What to produce = Transcribe every entry that follows, word for word, and omit the images.

========================================

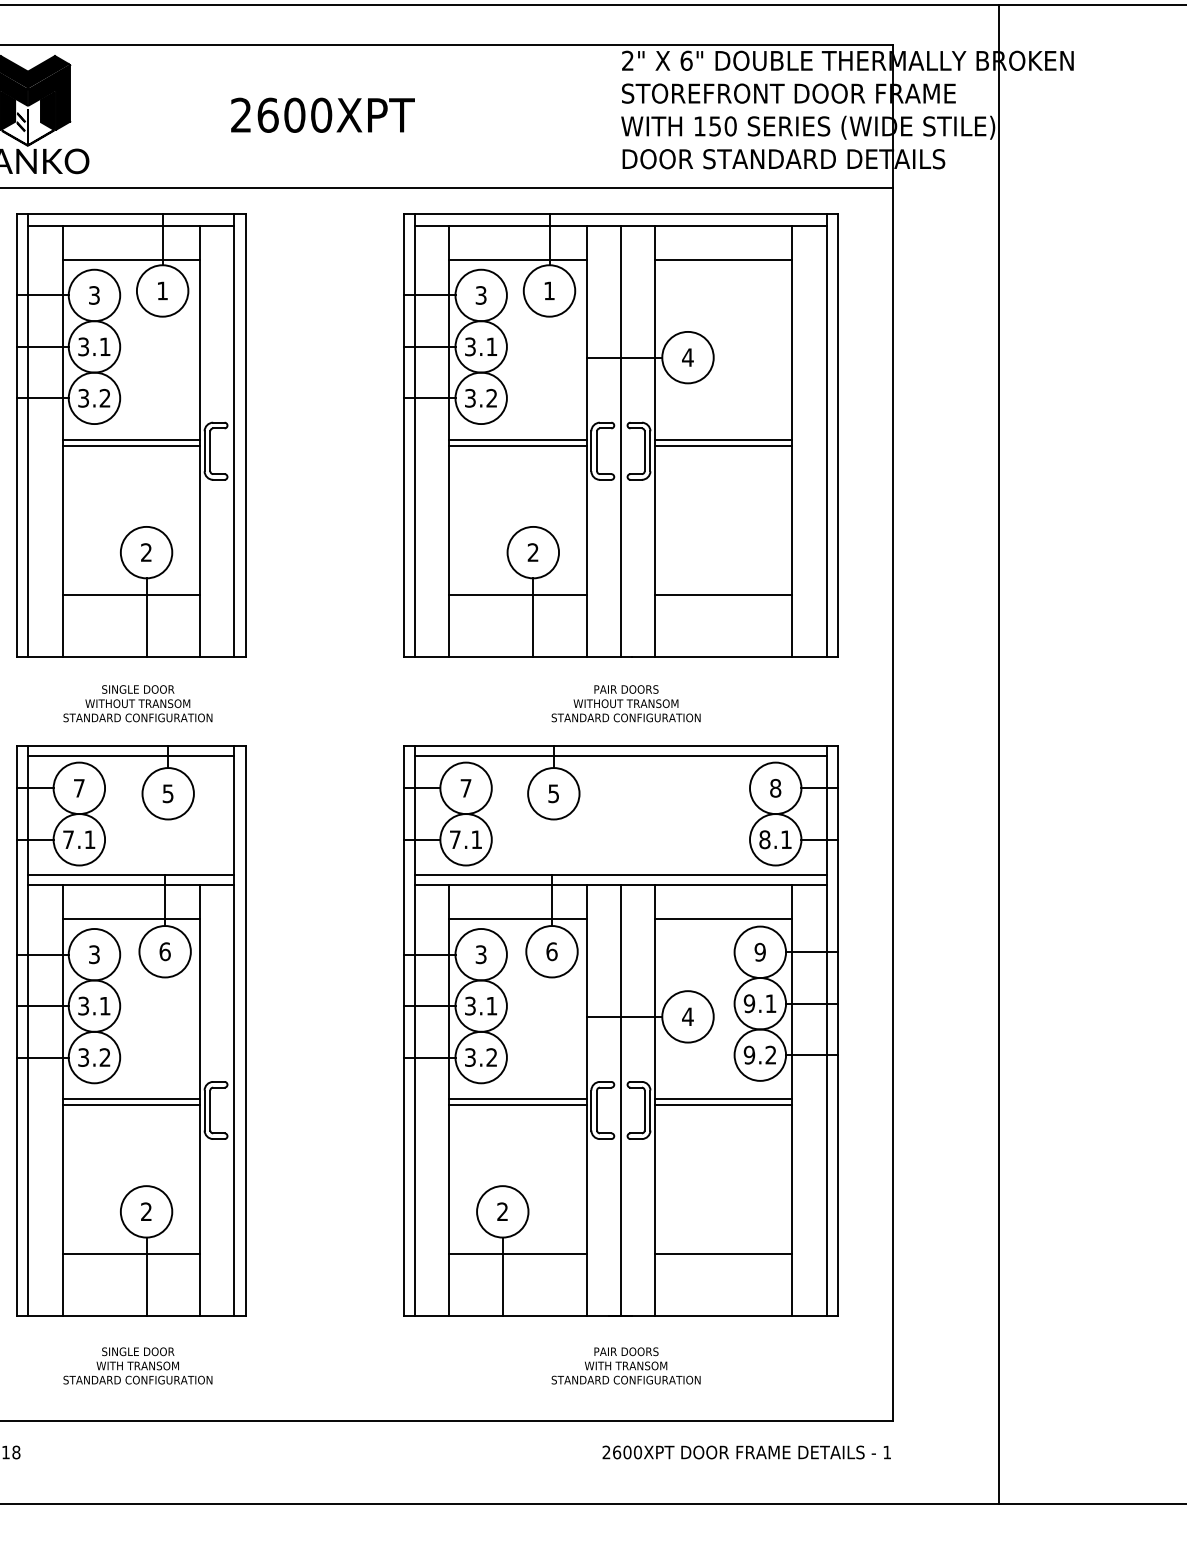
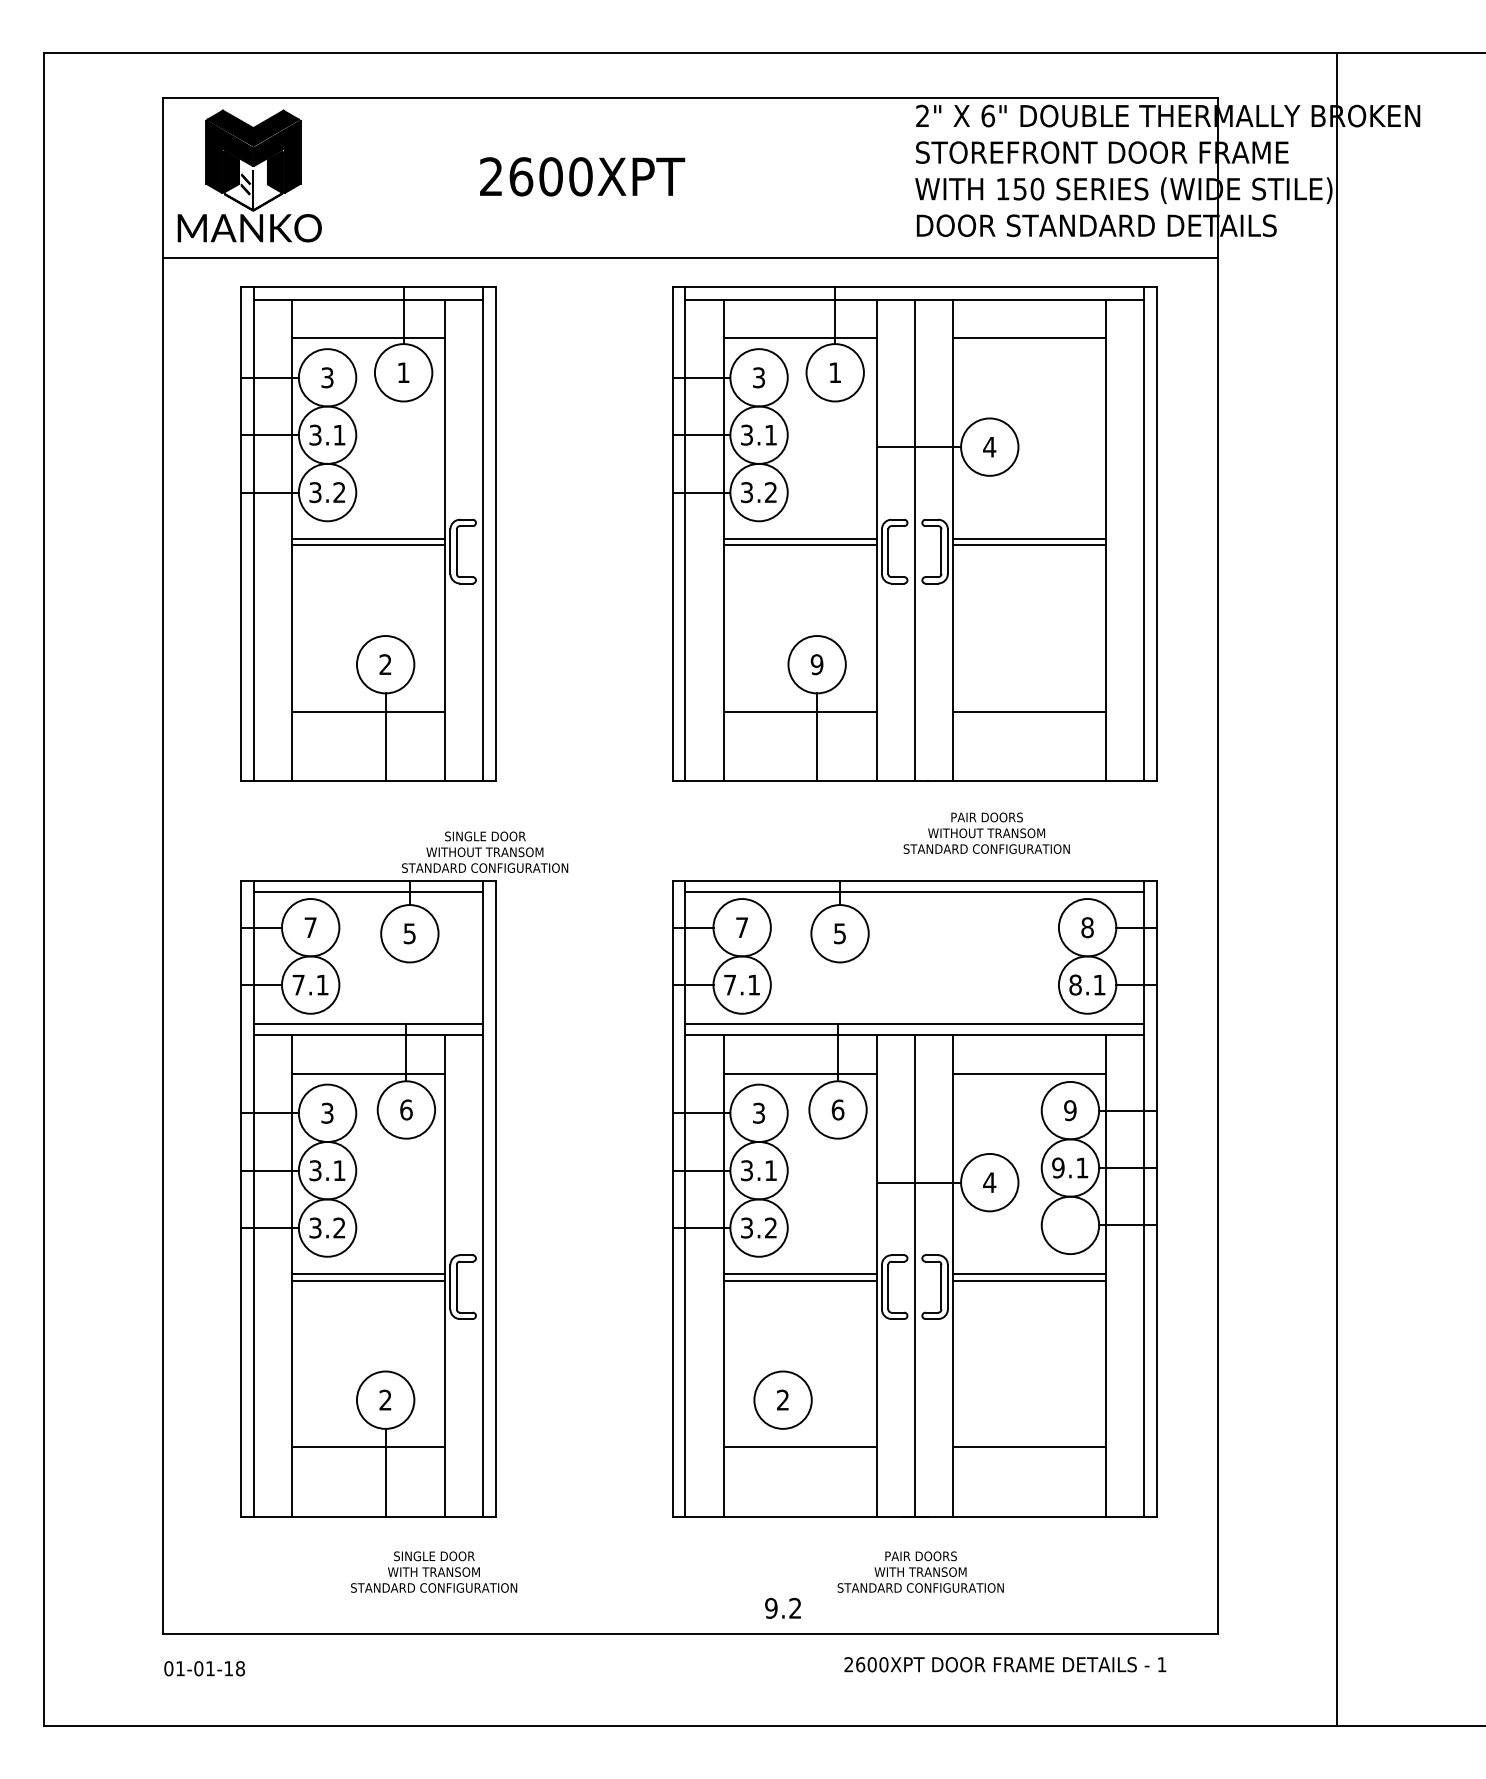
text: (532, 552) -> (816, 664), 2 -> 9
text: (138, 703) -> (485, 851), moved
text: (625, 703) -> (986, 832), moved
text: (759, 1054) -> (782, 1607), moved
line: (503, 1276) -> (783, 1472), removed
text: (138, 1365) -> (434, 1571), moved
text: (746, 1452) -> (1005, 1664), moved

========================================

Written response =
text: (532, 552) -> (816, 664), 2 -> 9
text: (138, 703) -> (485, 851), moved
text: (625, 703) -> (986, 832), moved
text: (759, 1054) -> (782, 1607), moved
line: (503, 1276) -> (783, 1472), removed
text: (138, 1365) -> (434, 1571), moved
text: (746, 1452) -> (1005, 1664), moved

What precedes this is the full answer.